= Information provided =
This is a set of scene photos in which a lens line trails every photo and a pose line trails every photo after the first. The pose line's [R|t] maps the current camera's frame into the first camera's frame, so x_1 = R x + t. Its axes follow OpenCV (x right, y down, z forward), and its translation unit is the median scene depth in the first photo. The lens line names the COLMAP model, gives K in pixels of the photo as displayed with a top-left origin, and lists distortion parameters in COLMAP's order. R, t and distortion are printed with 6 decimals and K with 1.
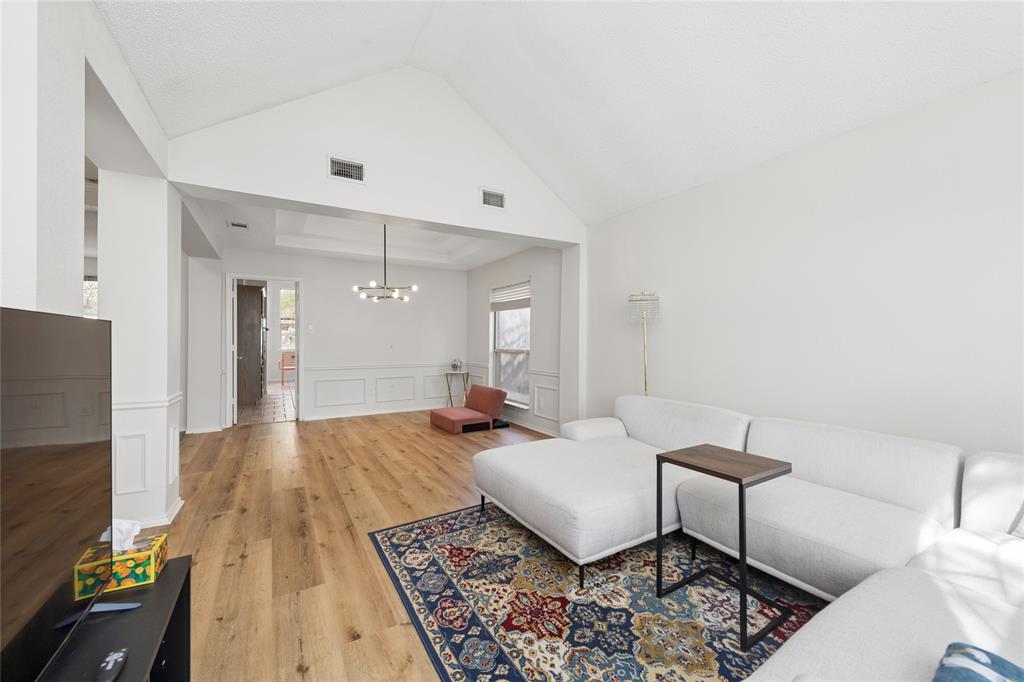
lens RADIAL K [[402.0, 0, 517.0], [0, 402.0, 339.0], [0, 0, 1]] dist [0.011890, -0.002130]
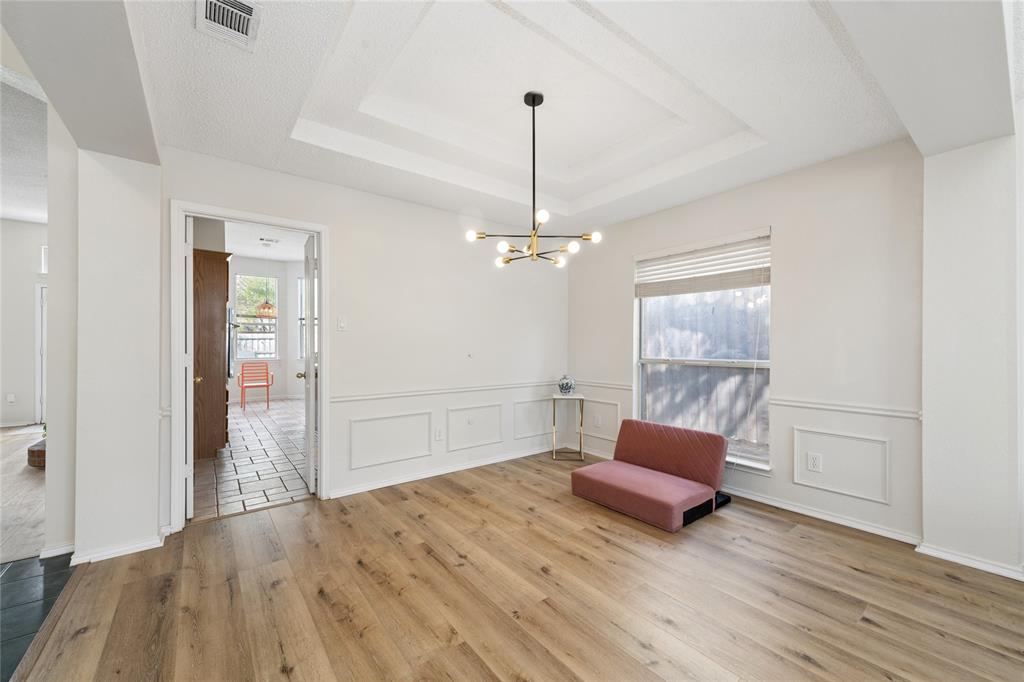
lens RADIAL K [[402.0, 0, 513.3], [0, 402.0, 343.4], [0, 0, 1]] dist [0.011890, -0.002130]
pose [[0.993582, 0.000714, 0.113112, -0.379774], [-0.000610, 0.999999, -0.000959, 0.002503], [-0.113112, 0.000884, 0.993582, 0.489705]]
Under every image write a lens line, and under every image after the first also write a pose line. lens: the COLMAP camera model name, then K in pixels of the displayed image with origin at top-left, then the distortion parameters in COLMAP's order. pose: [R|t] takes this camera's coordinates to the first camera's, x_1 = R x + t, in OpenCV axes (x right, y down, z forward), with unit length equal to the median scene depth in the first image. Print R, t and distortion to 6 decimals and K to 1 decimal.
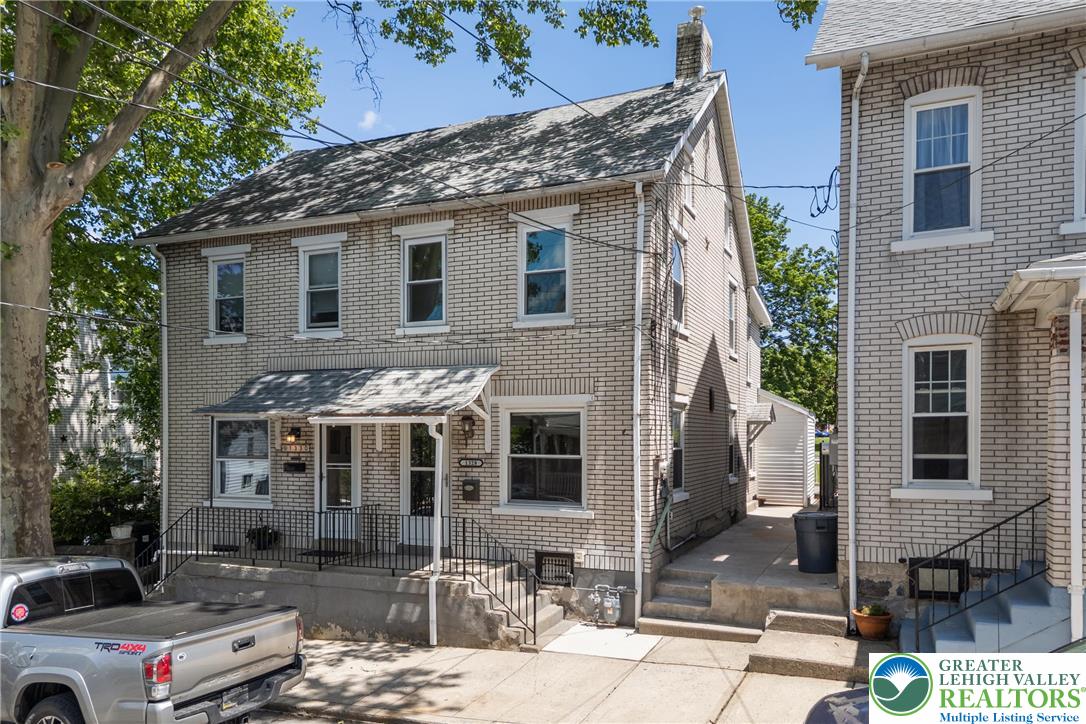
lens RADIAL K [[749.6, 0, 543.0], [0, 749.6, 362.0], [0, 0, 1]] dist [0.004869, -0.023093]
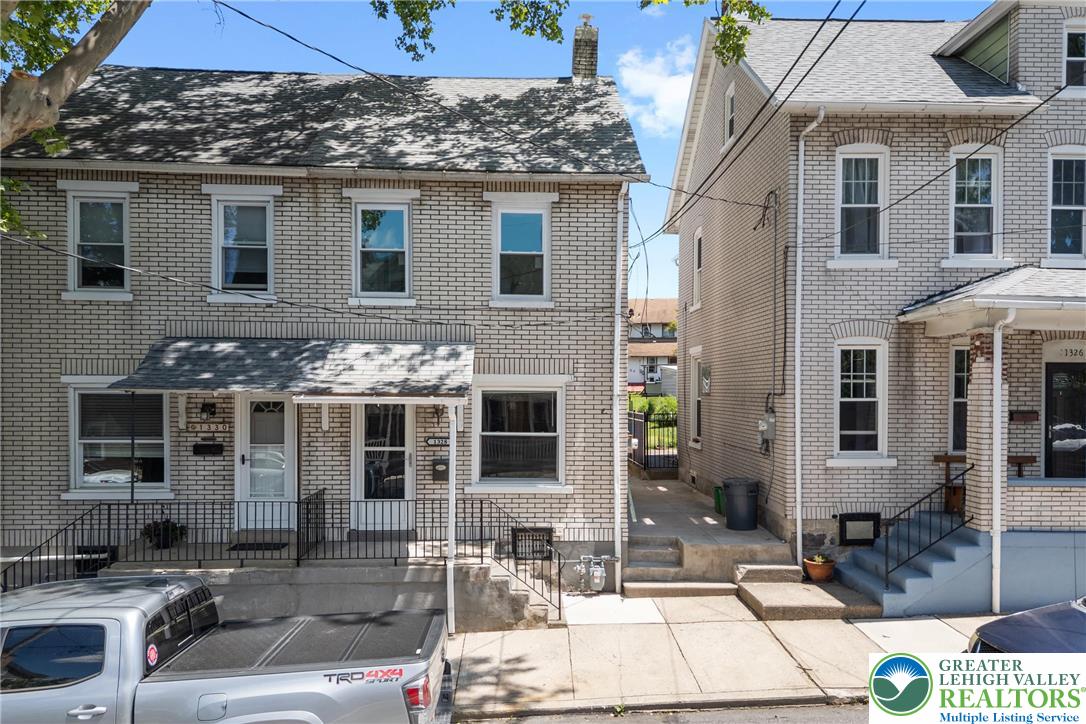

= Problem statement =
Copy every line of the rows above word for word, leaving out the pictures.

= Answer to the problem =
This is a set of scene photos in which a lens line trails every photo and a pose line trails every photo after the first. The pose line's [R|t] maps the current camera's frame into the first camera's frame, so x_1 = R x + t. Its axes follow OpenCV (x right, y down, z forward), and its translation unit is the median scene depth in the first photo. The lens line names the COLMAP model, gives K in pixels of the photo as displayed with a top-left origin, and lists distortion parameters in COLMAP's order. R, t and distortion are printed with 6 decimals and K with 1.
lens RADIAL K [[402.0, 0, 517.0], [0, 402.0, 339.0], [0, 0, 1]] dist [0.011890, -0.002130]
lens RADIAL K [[402.0, 0, 513.3], [0, 402.0, 343.4], [0, 0, 1]] dist [0.011890, -0.002130]
pose [[0.993582, 0.000714, 0.113112, -0.379774], [-0.000610, 0.999999, -0.000959, 0.002503], [-0.113112, 0.000884, 0.993582, 0.489705]]
Under every image write a lens line, and under every image after the first also write a pose line. lens: the COLMAP camera model name, then K in pixels of the displayed image with origin at top-left, then the distortion parameters in COLMAP's order. pose: [R|t] takes this camera's coordinates to the first camera's, x_1 = R x + t, in OpenCV axes (x right, y down, z forward), with unit length equal to the median scene depth in the first image. Print R, t and distortion to 6 decimals and K to 1 decimal.
lens RADIAL K [[749.6, 0, 543.0], [0, 749.6, 362.0], [0, 0, 1]] dist [0.004869, -0.023093]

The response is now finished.